My other site, http://www.BudgetSimple.com on the other hand is using SQL Server (in the process of porting to MySQL). It would not be a great use-case for Mongo, because there are usually as many update, delete, inserts as there are reads, and instant database integrity and a schema are important.
Anyone that claims a tool is perfect for every problem is probably wrong. You need to figure out the best one for your use case, and load test, security test, performance test, etc... until you have a good guess for the right answer.
Did you ever consider a datasource like elasticsearch? If yes what made you choose mongo?
That probably would have worked as well (don't think I considered that specific solution). Mongo came up on top because of it's wide use (among other things), ie it's pretty easy to find support and lots of stories about how to scale it under different scenarios.
Its weird at first, coming from a background of Access then SQLite then MySQL/PHPMyAdmin but you get used to it. I essentially treat it like a gigantic python dictionary object.
The sharding is too much of a ball-ache to set up so I've created an optimal way of distributing/mapping files across our cluster to make use of all machines.
Data integration is nice. Making sure there's no temptation to output each integrated line to the terminal, pymongo and its C extensions can integrate a ~500 byte record in ~0.0001 seconds.
Basically the main advantage is not having a schema whatsoever - you can just add random attributes to documents whenever the hell you want. But later you have to be careful with exception handling since documents might not have the attributes you expect.
So right off the bat, you've lost the querying power that SQL offers. When dealing with data that's intended to be analyzed, that sounds like a pretty big loss.
Clearly its built-in sharding support, which is often touted as one of its biggest benefits, wasn't suitable for you. So you had to invest some time and effort coming up with an alternate system. That sounds like a loss to me.
When it comes to the schema issue, it sounds like you haven't actually reduced the effort or work in any way, but merely pushed it somewhere else. Like you admit, you still do have to deal with the schema, it's just handled within the application logic, rather than the database. That sounds worse to me, especially if there is more than one application using the database.
I'm just not seeing the benefit.
Can you point me to any reasonably-priced database systems that allow me to execute SQL queries against a cluster of shared-nothing machines running commodity hardware? I'm not interested in paying $20-100K/TB/year for Vertica and friends.
SQL can be great if you have vast amounts of money or if your data can fit onto a single machine. When neither of those things are true though, nosql DBs become important.
If it has to have built-in sharding then I can't think of anything off-hand.

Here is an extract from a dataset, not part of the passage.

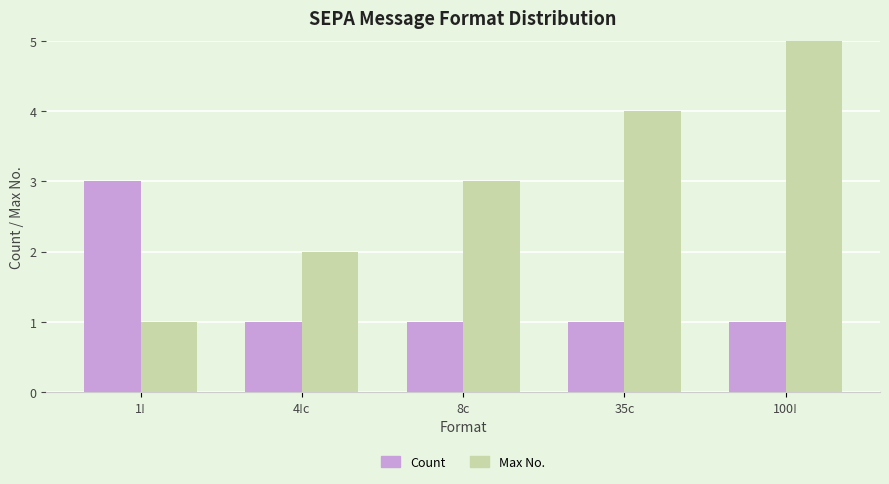

How many values in the Max No. series are below 3?

2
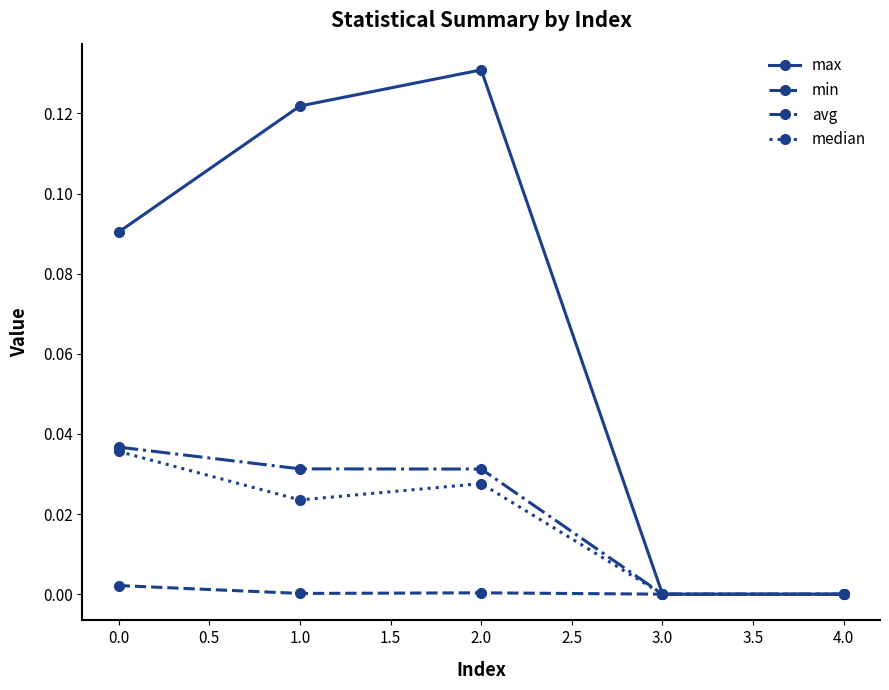

True or false: min has more than 1 interior local peaks.

False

Auto sharding, shared nothing, SQL support, it does a pretty good job of things.
Gets some decent traffic and works well.
I've heard of or directly witnessed enough situations where somebody with influence, but maybe not much actual technical experience, pushes for the use of a NoSQL database of some sort. Yes, the project is implemented and often does end up in production for at least some amount of time. But it doesn't survive long. Problems arise, and the system is either discarded, or moved to a more traditional relational database system. That's why I'm curious about that list, and how many of the entires are still valid, as we approach the beginning of 2013.
And there's s growing list of stories at 10gen.com/presentations
Some good ones to point out:
Apollo Group (The University of Phoenix) http://www.10gen.com/presentations/mongosv-2012/how-we-evalu...
AOL : http://www.10gen.com/presentations/managing-large-scale-data...
These are all large deployments. It's a mix of small startups, startups that grew up and large engineering companies (like eBay and Apollo group).
That said, 99% of our production issues involve bugs in MongoDB and it's inability to effectively use all available resources before it becomes unresponsive. I would say it needs a few more generations to become truly solid.
We were very well aware of its characteristics when choosing our DB, and didn't go in expecting any magic Web Scale or somehow getting a HA setup with plenty of durability with just one server.
For a multitenant CMS where you want to store documents with custom schemas, need more than just a key/value store and want some capability to do ad-hoc queries against custom fields, MongoDB is a pretty good fit.
We don't index custom fields and for queries where that would be required we do the actual querying with ElasticSearch, but for simple filters on a custom field or the like, Mongo does fine.